> **Collected data entries**
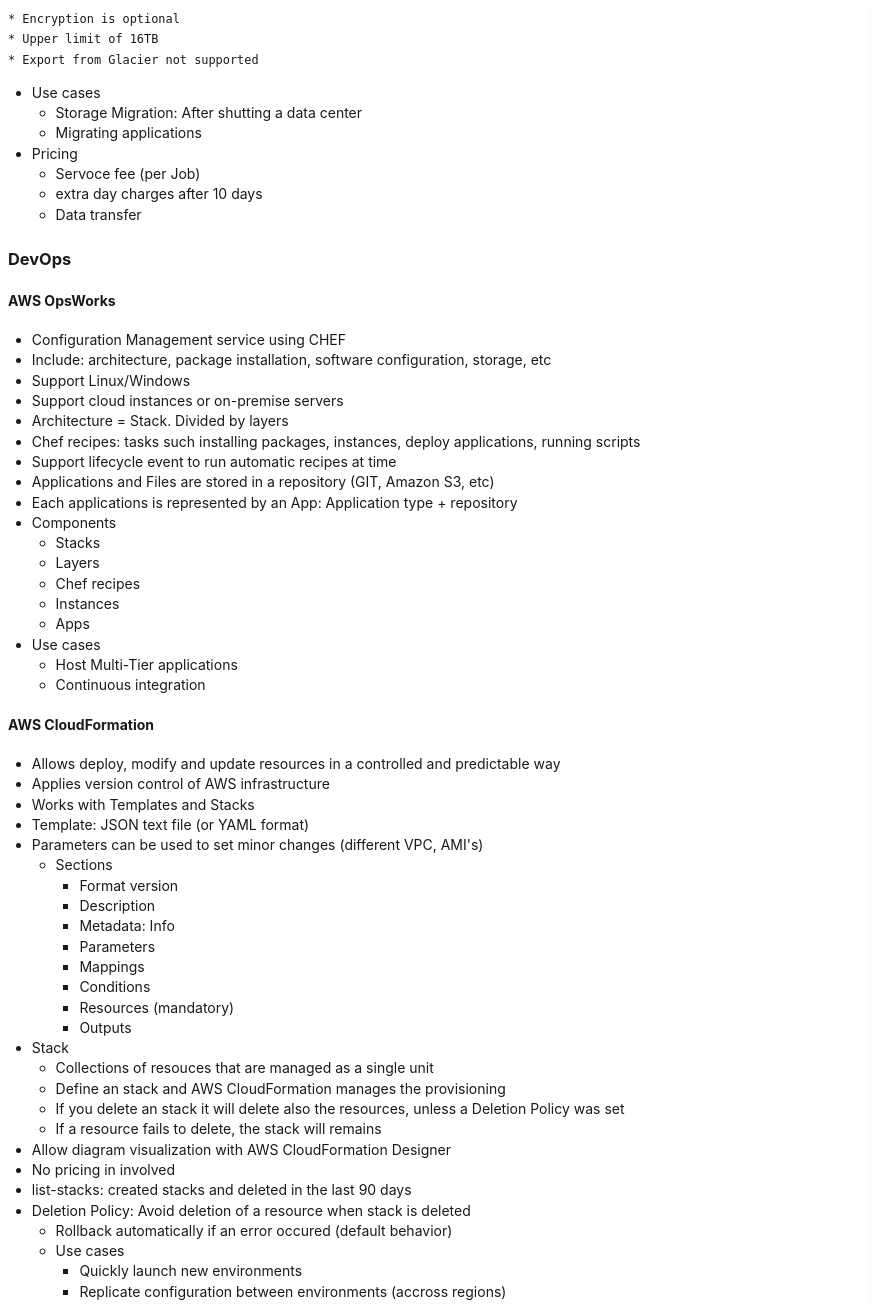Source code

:     * Encryption is optional
    * Upper limit of 16TB
    * Export from Glacier not supported
* Use cases
  * Storage Migration: After shutting a data center
  * Migrating applications
* Pricing
  * Servoce fee (per Job)
  * extra day charges after 10 days
  * Data transfer

### DevOps

#### AWS OpsWorks

* Configuration Management service using CHEF
* Include: architecture, package installation, software configuration, storage, etc
* Support Linux/Windows
* Support cloud instances or on-premise servers
* Architecture = Stack. Divided by layers
* Chef recipes: tasks such installing packages, instances, deploy applications, running scripts
* Support lifecycle event to run automatic recipes at time
* Applications and Files are stored in a repository (GIT, Amazon S3, etc)
* Each applications is represented by an App: Application type + repository
* Components
  * Stacks
  * Layers
  * Chef recipes
  * Instances
  * Apps
* Use cases
  * Host Multi-Tier applications
  * Continuous integration

#### AWS CloudFormation

* Allows deploy, modify and update resources in a controlled and predictable way
* Applies version control of AWS infrastructure
* Works with Templates and Stacks
* Template: JSON text file (or YAML format)
* Parameters can be used to set minor changes (different VPC, AMI's)
  * Sections
    * Format version
    * Description
    * Metadata: Info
    * Parameters
    * Mappings
    * Conditions
    * Resources (mandatory)
    * Outputs
* Stack
  * Collections of resouces that are managed as a single unit
  * Define an stack and AWS CloudFormation manages the provisioning
  * If you delete an stack it will delete also the resources, unless a Deletion Policy was set
  * If a resource fails to delete, the stack will remains
* Allow diagram visualization with AWS CloudFormation Designer
* No pricing in involved
* list-stacks: created stacks and deleted in the last 90 days
* Deletion Policy: Avoid deletion of a resource when stack is deleted
  * Rollback automatically if an error occured (default behavior)
  * Use cases
    * Quickly launch new environments
    * Replicate configuration between environments (accross regions)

> **Work request**
Reproduce verbatim the lines above, from the line with "AWS CloudFormation Designer" through the line with "occured (default behavior)".

> **Answer box**
* Allow diagram visualization with AWS CloudFormation Designer
* No pricing in involved
* list-stacks: created stacks and deleted in the last 90 days
* Deletion Policy: Avoid deletion of a resource when stack is deleted
  * Rollback automatically if an error occured (default behavior)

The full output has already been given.